◆ DESCRIPTION OF THE TASK ◆
Rewrite everything from the start of the items down to and including the line that contains "SHFAQ MË SHUMË..." as a Markdown table with the columns Row and Line. Give each line its own numbered row, and leave out blank lines and the pictures.

◆ SUPPLIED RECORDS ◆
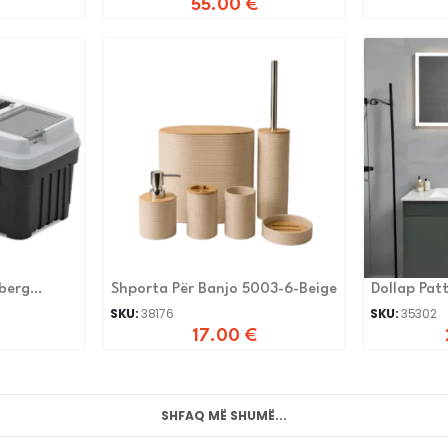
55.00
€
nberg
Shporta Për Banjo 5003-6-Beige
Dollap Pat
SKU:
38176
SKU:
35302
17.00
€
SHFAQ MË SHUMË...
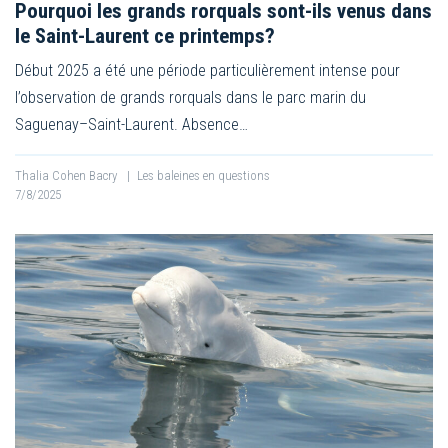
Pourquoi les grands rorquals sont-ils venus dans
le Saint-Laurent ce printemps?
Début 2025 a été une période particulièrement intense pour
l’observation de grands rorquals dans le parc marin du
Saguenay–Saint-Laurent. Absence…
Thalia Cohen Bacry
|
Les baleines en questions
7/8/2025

◆ ANSWER TO THIS EXERCISE ◆
| Row | Line |
|---|---|
| 1 | 55.00 |
| 2 | € |
| 3 | nberg |
| 4 | Shporta Për Banjo 5003-6-Beige |
| 5 | Dollap Pat |
| 6 | SKU: |
| 7 | 38176 |
| 8 | SKU: |
| 9 | 35302 |
| 10 | 17.00 |
| 11 | € |
| 12 | SHFAQ MË SHUMË... |